Poesia, Vida e Morte



João Cabral de Melo Neto é um poeta deslocado da tradição lírica dominante na literatura brasileira. O vigor de sua obra vem do exercício rigoroso da racionalidade imposta na construção dos seus versos. 

Contrafeito a todo transbordamento melancólico e ao psicologismo discursivo, ele segue as lições de Mallarmé de que não se fazem versos com ideias, sentimentos, ou proposições, mas sim com palavras.

Sua literatura se funda na realização concreta dum universo poético onde rigor de construção e riqueza de significação, se interpenetra e se complementam; razão pela qual, sua poesia feita de coisas, se orienta como forma de significar o mundo pelos elementos do mundo. 

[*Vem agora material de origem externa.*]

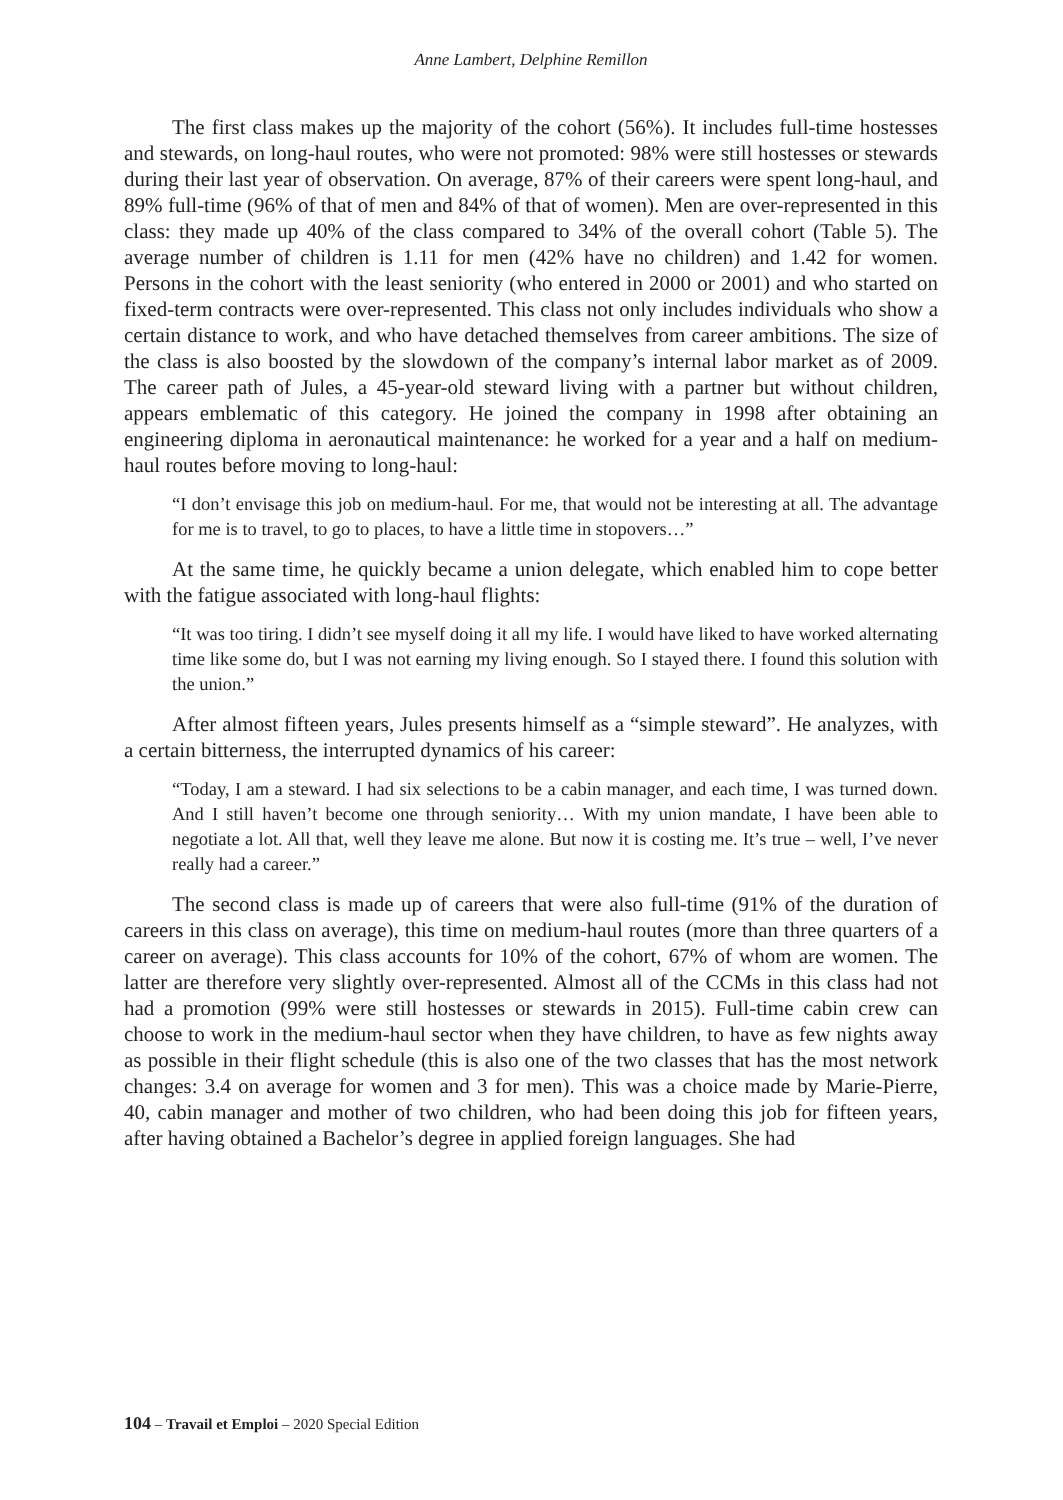Anne Lambert, Delphine Remillon
The first class makes up the majority of the cohort (56%). It includes full-time hostesses and stewards, on long-haul routes, who were not promoted: 98% were still hostesses or stewards during their last year of observation. On average, 87% of their careers were spent long-haul, and 89% full-time (96% of that of men and 84% of that of women). Men are over-represented in this class: they made up 40% of the class compared to 34% of the overall cohort (Table 5). The average number of children is 1.11 for men (42% have no children) and 1.42 for women. Persons in the cohort with the least seniority (who entered in 2000 or 2001) and who started on fixed-term contracts were over-represented. This class not only includes individuals who show a certain distance to work, and who have detached themselves from career ambitions. The size of the class is also boosted by the slowdown of the company’s internal labor market as of 2009. The career path of Jules, a 45-year-old steward living with a partner but without children, appears emblematic of this category. He joined the company in 1998 after obtaining an engineering diploma in aeronautical maintenance: he worked for a year and a half on medium-haul routes before moving to long-haul:
“I don’t envisage this job on medium-haul. For me, that would not be interesting at all. The advantage for me is to travel, to go to places, to have a little time in stopovers…”
At the same time, he quickly became a union delegate, which enabled him to cope better with the fatigue associated with long-haul flights:
“It was too tiring. I didn’t see myself doing it all my life. I would have liked to have worked alternating time like some do, but I was not earning my living enough. So I stayed there. I found this solution with the union.”
After almost fifteen years, Jules presents himself as a “simple steward”. He analyzes, with a certain bitterness, the interrupted dynamics of his career:
“Today, I am a steward. I had six selections to be a cabin manager, and each time, I was turned down. And I still haven’t become one through seniority… With my union mandate, I have been able to negotiate a lot. All that, well they leave me alone. But now it is costing me. It’s true – well, I’ve never really had a career.”
The second class is made up of careers that were also full-time (91% of the duration of careers in this class on average), this time on medium-haul routes (more than three quarters of a career on average). This class accounts for 10% of the cohort, 67% of whom are women. The latter are therefore very slightly over-represented. Almost all of the CCMs in this class had not had a promotion (99% were still hostesses or stewards in 2015). Full-time cabin crew can choose to work in the medium-haul sector when they have children, to have as few nights away as possible in their flight schedule (this is also one of the two classes that has the most network changes: 3.4 on average for women and 3 for men). This was a choice made by Marie-Pierre, 40, cabin manager and mother of two children, who had been doing this job for fifteen years, after having obtained a Bachelor’s degree in applied foreign languages. She had
104 – Travail et Emploi – 2020 Special Edition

Essas características fogem à média de uma tradição poética estabelecida no predomínio do “sentimental-confecional”, e formam um corpo estranho no percurso de nossas letras. Nossos mais destacados poetas, sempre optaram do romantismo até hoje, em explorarem o interior de si mesmos, se perdendo num labirinto de remoço, dores, queixas e muita desilusão. 

Ler a obra de João Cabral e se sentir animado, vivo, é coisa fácil. Dele, a gente sai revigorado, e certo de que ao homem, cabe bem mais do que apenas lamber as suas chagas. Cabe, acima de tudo, encarar os desafios impostos no percurso sinuoso que nos leva, invariavelmente, a “indesejada das gentes”, com destemor. 

A poesia cabralina nos ensina que a vida está sempre por um fio. Ela não se dá, tem que ser tomada. Como a poesia que ele fez e entendeu, ela não vem sem luta. Como os toureiros ameaçados pelo chifre do touro, sob o olhar de uma plateia implacável, a vida é um esquivar-se dos golpes mais violentos até o dia em que a lança do animal vença a lança do homem. 

Segue um poema exemplar de João Cabral sobre sua vida e sua poesia:
ALGUNS TOUREIROS
A Antônio Houaiss

Eu vi Manolo Gonzáles
e Pepe Luís, de Sevilha:
precisão doce de flor,
graciosa, porém precisa.

Vi também Julio Aparício,
de Madrid, como Parrita:
ciência fácil de flor,
espontânea, porém estrita.

Vi Miguel Báez, Litri,
dos confins da Andaluzia,
que cultiva uma outra flor:
angustiosa de explosiva.

E também Antonio Ordóñez,
que cultiva flor antiga:
perfume de renda velha,
de flor em livro dormida.

Mas eu vi Manuel Rodríguez,
Manolete, o mais deserto,
o toureiro mais agudo,
mais mineral e desperto,

o de nervos de madeira,
de punhos secos de fibra
o da figura de lenha
lenha seca de caatinga,

o que melhor calculava
o fluido aceiro da vida,
o que com mais precisão
roçava a morte em sua fímbria,

o que à tragédia deu número,
à vertigem, geometria
decimais à emoção
e ao susto, peso e medida,

sim, eu vi Manuel Rodríguez,
Manolete, o mais asceta,
não só cultivar sua flor
mas demonstrar aos poetas:

como domar a explosão
com mão serena e contida,
sem deixar que se derrame
a flor que traz escondida,

e como, então, trabalhá-la
com mão certa, pouca e extrema:
sem perfumar sua flor,
sem poetizar seu poema.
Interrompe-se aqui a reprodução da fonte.